> [Action item]: Your task is to copy the stretch of lines in the records below that begins with the line containing "M 581,536 L 592,561 L 582,566 L 570,540 Z" and ends with the line containing "M 0,853 C 33,858 58,834 78,811", exactly as written, with nothing added.

> [Information shown]:
========================================

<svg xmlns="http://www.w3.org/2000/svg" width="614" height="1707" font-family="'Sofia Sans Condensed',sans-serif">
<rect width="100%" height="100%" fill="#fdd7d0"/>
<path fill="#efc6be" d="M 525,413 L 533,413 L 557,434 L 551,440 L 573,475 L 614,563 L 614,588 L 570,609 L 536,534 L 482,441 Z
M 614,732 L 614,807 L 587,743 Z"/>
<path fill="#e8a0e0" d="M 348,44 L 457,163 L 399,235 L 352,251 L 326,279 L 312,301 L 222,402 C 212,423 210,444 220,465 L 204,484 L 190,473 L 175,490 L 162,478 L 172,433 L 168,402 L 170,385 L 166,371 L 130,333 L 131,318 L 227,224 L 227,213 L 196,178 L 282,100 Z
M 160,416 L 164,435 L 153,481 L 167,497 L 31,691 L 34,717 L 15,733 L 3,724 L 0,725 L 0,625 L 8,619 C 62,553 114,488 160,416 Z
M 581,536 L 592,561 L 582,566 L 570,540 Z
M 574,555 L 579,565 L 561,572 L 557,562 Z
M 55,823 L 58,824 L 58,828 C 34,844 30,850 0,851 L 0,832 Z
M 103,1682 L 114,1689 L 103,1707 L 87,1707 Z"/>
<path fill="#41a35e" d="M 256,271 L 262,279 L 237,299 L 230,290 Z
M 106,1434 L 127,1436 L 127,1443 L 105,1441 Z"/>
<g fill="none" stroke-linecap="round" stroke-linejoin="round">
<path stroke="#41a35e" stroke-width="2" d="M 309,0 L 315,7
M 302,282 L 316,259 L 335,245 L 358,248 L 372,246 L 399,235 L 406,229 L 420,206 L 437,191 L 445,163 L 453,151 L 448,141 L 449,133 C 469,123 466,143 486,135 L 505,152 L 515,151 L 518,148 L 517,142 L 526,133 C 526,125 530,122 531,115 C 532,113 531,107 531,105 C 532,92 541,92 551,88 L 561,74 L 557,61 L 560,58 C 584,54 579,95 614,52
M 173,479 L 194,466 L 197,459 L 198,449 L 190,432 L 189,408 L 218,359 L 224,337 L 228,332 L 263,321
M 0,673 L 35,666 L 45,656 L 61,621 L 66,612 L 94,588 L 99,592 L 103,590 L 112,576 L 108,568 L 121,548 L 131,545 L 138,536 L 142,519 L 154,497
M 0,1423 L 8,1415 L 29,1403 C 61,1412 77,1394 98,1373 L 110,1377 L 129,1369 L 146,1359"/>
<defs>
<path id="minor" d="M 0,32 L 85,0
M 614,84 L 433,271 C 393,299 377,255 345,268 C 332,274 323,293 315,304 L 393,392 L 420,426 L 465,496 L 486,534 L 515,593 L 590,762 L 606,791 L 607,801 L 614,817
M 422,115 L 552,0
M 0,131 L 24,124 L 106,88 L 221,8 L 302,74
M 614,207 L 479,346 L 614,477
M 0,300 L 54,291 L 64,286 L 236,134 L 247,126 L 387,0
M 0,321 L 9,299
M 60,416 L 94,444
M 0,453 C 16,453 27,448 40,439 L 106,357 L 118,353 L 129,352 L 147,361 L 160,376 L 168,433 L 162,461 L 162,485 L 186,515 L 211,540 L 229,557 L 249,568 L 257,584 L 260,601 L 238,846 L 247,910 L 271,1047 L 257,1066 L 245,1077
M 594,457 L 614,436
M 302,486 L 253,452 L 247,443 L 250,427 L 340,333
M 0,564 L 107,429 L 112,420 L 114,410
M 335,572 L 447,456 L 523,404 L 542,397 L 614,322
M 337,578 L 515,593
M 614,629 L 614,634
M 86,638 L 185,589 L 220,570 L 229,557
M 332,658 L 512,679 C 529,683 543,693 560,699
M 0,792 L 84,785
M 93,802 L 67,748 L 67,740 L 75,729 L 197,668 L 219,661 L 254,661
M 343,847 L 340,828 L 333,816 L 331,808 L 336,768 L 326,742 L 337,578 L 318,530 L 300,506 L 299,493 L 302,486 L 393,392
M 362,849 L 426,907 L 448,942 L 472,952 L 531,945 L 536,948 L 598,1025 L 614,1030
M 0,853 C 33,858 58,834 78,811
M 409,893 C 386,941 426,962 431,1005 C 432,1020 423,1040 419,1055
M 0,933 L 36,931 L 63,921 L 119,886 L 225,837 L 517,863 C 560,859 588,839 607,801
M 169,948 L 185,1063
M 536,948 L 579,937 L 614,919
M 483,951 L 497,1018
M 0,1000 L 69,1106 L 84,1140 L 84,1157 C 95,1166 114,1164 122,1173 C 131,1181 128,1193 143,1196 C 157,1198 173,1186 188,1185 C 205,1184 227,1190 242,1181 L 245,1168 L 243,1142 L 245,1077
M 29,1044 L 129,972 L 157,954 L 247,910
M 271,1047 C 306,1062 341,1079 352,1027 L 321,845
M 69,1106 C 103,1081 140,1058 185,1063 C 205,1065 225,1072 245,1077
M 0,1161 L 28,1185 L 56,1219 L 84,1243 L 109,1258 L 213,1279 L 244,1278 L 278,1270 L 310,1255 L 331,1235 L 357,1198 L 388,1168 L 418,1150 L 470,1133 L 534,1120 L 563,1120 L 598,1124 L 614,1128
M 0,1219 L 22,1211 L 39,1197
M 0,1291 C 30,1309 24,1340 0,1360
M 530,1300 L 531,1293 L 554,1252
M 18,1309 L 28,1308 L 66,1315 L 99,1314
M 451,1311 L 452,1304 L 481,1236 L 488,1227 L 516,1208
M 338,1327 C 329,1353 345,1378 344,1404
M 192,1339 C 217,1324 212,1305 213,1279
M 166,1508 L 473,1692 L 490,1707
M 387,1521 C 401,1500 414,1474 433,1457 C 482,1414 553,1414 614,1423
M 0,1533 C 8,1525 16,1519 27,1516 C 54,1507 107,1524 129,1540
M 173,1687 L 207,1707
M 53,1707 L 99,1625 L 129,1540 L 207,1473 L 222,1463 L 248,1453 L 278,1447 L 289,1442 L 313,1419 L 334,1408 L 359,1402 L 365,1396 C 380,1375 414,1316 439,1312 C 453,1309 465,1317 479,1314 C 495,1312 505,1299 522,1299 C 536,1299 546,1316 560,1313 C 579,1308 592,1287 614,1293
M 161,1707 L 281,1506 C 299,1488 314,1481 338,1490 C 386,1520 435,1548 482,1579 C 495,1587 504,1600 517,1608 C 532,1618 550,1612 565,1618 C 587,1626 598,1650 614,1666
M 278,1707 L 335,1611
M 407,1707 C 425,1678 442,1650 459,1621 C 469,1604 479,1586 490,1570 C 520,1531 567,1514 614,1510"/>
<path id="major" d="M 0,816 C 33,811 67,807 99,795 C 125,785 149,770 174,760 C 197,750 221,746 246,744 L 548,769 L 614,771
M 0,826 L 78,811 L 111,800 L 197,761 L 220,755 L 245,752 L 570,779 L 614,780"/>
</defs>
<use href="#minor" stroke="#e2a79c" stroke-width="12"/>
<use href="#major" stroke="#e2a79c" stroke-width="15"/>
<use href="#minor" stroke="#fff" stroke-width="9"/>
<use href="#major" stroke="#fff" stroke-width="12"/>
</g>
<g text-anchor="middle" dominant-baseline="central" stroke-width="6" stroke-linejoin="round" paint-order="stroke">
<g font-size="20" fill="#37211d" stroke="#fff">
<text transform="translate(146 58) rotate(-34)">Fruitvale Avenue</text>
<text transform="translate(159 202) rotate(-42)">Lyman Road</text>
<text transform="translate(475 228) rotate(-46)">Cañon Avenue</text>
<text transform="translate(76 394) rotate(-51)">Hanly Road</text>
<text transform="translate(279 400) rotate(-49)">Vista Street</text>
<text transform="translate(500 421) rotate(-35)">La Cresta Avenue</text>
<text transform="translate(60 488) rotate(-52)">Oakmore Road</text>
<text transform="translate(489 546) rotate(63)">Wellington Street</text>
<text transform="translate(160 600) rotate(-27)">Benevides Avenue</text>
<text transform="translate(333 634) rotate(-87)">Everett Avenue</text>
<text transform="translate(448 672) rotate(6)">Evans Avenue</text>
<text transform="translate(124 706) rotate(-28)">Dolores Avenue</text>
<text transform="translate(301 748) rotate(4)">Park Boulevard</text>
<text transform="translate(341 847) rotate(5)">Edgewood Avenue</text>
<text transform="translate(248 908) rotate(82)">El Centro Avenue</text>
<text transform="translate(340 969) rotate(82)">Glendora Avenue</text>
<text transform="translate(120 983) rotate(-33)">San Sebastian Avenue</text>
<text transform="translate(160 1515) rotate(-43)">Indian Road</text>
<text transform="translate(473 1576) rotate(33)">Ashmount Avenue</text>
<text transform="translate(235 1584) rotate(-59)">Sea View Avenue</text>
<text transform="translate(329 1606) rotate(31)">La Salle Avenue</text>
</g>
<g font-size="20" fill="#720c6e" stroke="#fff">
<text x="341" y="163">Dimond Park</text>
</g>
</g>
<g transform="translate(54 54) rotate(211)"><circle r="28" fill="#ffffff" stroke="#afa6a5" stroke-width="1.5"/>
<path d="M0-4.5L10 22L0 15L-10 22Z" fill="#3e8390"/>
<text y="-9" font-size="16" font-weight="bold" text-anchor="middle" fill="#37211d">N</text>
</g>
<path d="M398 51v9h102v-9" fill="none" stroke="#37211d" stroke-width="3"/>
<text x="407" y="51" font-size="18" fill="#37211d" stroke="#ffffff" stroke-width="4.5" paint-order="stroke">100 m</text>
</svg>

========================================

> [Answer to this exercise]:
M 581,536 L 592,561 L 582,566 L 570,540 Z
M 574,555 L 579,565 L 561,572 L 557,562 Z
M 55,823 L 58,824 L 58,828 C 34,844 30,850 0,851 L 0,832 Z
M 103,1682 L 114,1689 L 103,1707 L 87,1707 Z"/>
<path fill="#41a35e" d="M 256,271 L 262,279 L 237,299 L 230,290 Z
M 106,1434 L 127,1436 L 127,1443 L 105,1441 Z"/>
<g fill="none" stroke-linecap="round" stroke-linejoin="round">
<path stroke="#41a35e" stroke-width="2" d="M 309,0 L 315,7
M 302,282 L 316,259 L 335,245 L 358,248 L 372,246 L 399,235 L 406,229 L 420,206 L 437,191 L 445,163 L 453,151 L 448,141 L 449,133 C 469,123 466,143 486,135 L 505,152 L 515,151 L 518,148 L 517,142 L 526,133 C 526,125 530,122 531,115 C 532,113 531,107 531,105 C 532,92 541,92 551,88 L 561,74 L 557,61 L 560,58 C 584,54 579,95 614,52
M 173,479 L 194,466 L 197,459 L 198,449 L 190,432 L 189,408 L 218,359 L 224,337 L 228,332 L 263,321
M 0,673 L 35,666 L 45,656 L 61,621 L 66,612 L 94,588 L 99,592 L 103,590 L 112,576 L 108,568 L 121,548 L 131,545 L 138,536 L 142,519 L 154,497
M 0,1423 L 8,1415 L 29,1403 C 61,1412 77,1394 98,1373 L 110,1377 L 129,1369 L 146,1359"/>
<defs>
<path id="minor" d="M 0,32 L 85,0
M 614,84 L 433,271 C 393,299 377,255 345,268 C 332,274 323,293 315,304 L 393,392 L 420,426 L 465,496 L 486,534 L 515,593 L 590,762 L 606,791 L 607,801 L 614,817
M 422,115 L 552,0
M 0,131 L 24,124 L 106,88 L 221,8 L 302,74
M 614,207 L 479,346 L 614,477
M 0,300 L 54,291 L 64,286 L 236,134 L 247,126 L 387,0
M 0,321 L 9,299
M 60,416 L 94,444
M 0,453 C 16,453 27,448 40,439 L 106,357 L 118,353 L 129,352 L 147,361 L 160,376 L 168,433 L 162,461 L 162,485 L 186,515 L 211,540 L 229,557 L 249,568 L 257,584 L 260,601 L 238,846 L 247,910 L 271,1047 L 257,1066 L 245,1077
M 594,457 L 614,436
M 302,486 L 253,452 L 247,443 L 250,427 L 340,333
M 0,564 L 107,429 L 112,420 L 114,410
M 335,572 L 447,456 L 523,404 L 542,397 L 614,322
M 337,578 L 515,593
M 614,629 L 614,634
M 86,638 L 185,589 L 220,570 L 229,557
M 332,658 L 512,679 C 529,683 543,693 560,699
M 0,792 L 84,785
M 93,802 L 67,748 L 67,740 L 75,729 L 197,668 L 219,661 L 254,661
M 343,847 L 340,828 L 333,816 L 331,808 L 336,768 L 326,742 L 337,578 L 318,530 L 300,506 L 299,493 L 302,486 L 393,392
M 362,849 L 426,907 L 448,942 L 472,952 L 531,945 L 536,948 L 598,1025 L 614,1030
M 0,853 C 33,858 58,834 78,811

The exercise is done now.